> _YOUR TASKS_
1) Answer these questions about the Birdathon account:
(a) How many White-faced Ibises were finally located at Metzger Marsh?
(b) Along which road was the Upland Sandpiper found?
(c) By what other name is Magee Marsh known?
2) Reproduce the Birdathon account between "Continuing eastward, we" and "best we could.", inclusive.
3) Which bird species does the Birdathon account report finding at Metzger Marsh?

> _PAGE_
Common Nighthawk, Metzger Marsh (Photo Tom Sheley)We soon moved on to Metzger Marsh, where we found several expected species, such as American Coot, Common Gallinule (formerly known as Common Moorhen), and a single Caspian Tern. A flyover Bobolink was a nice surprise. After a good bit of scanning with spotting scopes, we finally located three previously-reported White-faced Ibises. Frankly, the view was terrible as the birds were far, far across the marsh. Still, for a Birdathon, we take what we can get! We had a much better view of a Common Nighthawk. Though this species is not uncommon in Ohio, the name “nighthawk” is appropriate: these are indeed birds of the night, or at least the evening, when they swoop through the air feeding on flying insects. During the day, they rest on tree branches and similar perches, hoping to remain as inconspicuous as possible so as not to attract potential predators — and, we suppose, to get a good day’s sleep. Luckily for us, Tom took his eye off the road long enough to catch a glimpse of a dark shape in a tree. Further investigation revealed a nighthawk on a branch, as shown in the picture to the right. A very lucky find for us!

Continuing eastward, we were fortunate to find a lone Upland Sandpiper along Krause Road near the edge of the Ottawa National Wildlife Refuge.

We finally arrived at Magee Marsh (also known as Crane Creek), a legendary spot among birders. This location has become internationally famous for warbler migration, attracting tens of thousands of birders in May. Fortunately for us, a mere several thousand were on hand when we arrived, as we needed to avoid the crowds and move quickly to stay on pace. We almost succeeded: the birding community in Ohio is a tight-knit one and we frequently encountered old friends on the boardwalk through the prime birding area. We explained our mission and generally refrained from lengthy conversations as best we could.

Northern Waterthrush at Magee Marsh (Photo Tom Sheley)Magee Marsh is particularly famous for the number of warblers easily visible, and it lived up to its reputation this day. We soon had a great collection, including some we had previously missed such as Ovenbird and Nashville, Canada, and Mourning Warblers. Thrushes here included several Gray-cheeked and one Swainson’s. A beautiful Lincoln’s Sparrow showed itself just was we had almost given up hope for this species, and a Blue-headed Vireo popped into view just before we left the boardwalk.

> _EXTRACTED RECORDS_
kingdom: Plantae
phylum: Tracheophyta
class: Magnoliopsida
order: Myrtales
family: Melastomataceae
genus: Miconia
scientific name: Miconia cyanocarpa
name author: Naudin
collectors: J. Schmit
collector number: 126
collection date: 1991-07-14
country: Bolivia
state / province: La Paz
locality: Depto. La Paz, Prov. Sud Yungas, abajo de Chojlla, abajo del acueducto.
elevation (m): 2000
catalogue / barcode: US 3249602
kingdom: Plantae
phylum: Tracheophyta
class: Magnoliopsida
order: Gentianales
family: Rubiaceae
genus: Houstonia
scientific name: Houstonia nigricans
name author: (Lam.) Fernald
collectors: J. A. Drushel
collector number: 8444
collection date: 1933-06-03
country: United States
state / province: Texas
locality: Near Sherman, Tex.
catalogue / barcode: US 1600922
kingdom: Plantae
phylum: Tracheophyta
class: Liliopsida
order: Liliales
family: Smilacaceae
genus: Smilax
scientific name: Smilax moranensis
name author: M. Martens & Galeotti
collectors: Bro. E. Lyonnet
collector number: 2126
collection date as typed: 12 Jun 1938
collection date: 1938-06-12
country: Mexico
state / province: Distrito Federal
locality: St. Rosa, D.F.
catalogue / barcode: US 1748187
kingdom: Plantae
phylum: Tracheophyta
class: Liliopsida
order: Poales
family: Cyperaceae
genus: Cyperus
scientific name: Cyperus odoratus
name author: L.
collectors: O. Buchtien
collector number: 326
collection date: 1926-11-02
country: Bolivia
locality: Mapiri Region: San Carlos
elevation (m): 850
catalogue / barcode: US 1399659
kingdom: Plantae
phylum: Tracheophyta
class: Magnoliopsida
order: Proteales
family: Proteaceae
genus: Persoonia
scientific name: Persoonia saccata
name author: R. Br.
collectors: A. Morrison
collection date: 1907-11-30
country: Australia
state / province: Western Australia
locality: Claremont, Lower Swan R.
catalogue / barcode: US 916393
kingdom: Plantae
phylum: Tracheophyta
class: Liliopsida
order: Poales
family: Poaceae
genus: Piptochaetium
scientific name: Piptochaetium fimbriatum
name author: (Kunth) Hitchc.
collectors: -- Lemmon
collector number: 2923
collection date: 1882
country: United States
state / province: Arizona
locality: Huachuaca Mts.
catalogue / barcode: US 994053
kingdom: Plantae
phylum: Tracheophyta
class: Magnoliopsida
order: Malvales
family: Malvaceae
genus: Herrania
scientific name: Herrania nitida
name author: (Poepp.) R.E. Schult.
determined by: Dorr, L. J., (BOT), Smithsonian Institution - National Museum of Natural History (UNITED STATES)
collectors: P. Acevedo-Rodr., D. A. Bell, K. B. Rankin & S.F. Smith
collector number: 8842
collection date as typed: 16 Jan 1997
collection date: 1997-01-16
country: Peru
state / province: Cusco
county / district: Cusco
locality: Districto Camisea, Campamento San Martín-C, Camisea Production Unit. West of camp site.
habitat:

> _RESPONSE LIST_
1)
(a) Three
(b) Krause Road
(c) Crane Creek

2)
Continuing eastward, we were fortunate to find a lone Upland Sandpiper along Krause Road near the edge of the Ottawa National Wildlife Refuge.

We finally arrived at Magee Marsh (also known as Crane Creek), a legendary spot among birders. This location has become internationally famous for warbler migration, attracting tens of thousands of birders in May. Fortunately for us, a mere several thousand were on hand when we arrived, as we needed to avoid the crowds and move quickly to stay on pace. We almost succeeded: the birding community in Ohio is a tight-knit one and we frequently encountered old friends on the boardwalk through the prime birding area. We explained our mission and generally refrained from lengthy conversations as best we could.

3)
American Coot
Common Gallinule
Caspian Tern
Bobolink
White-faced Ibis
Common Nighthawk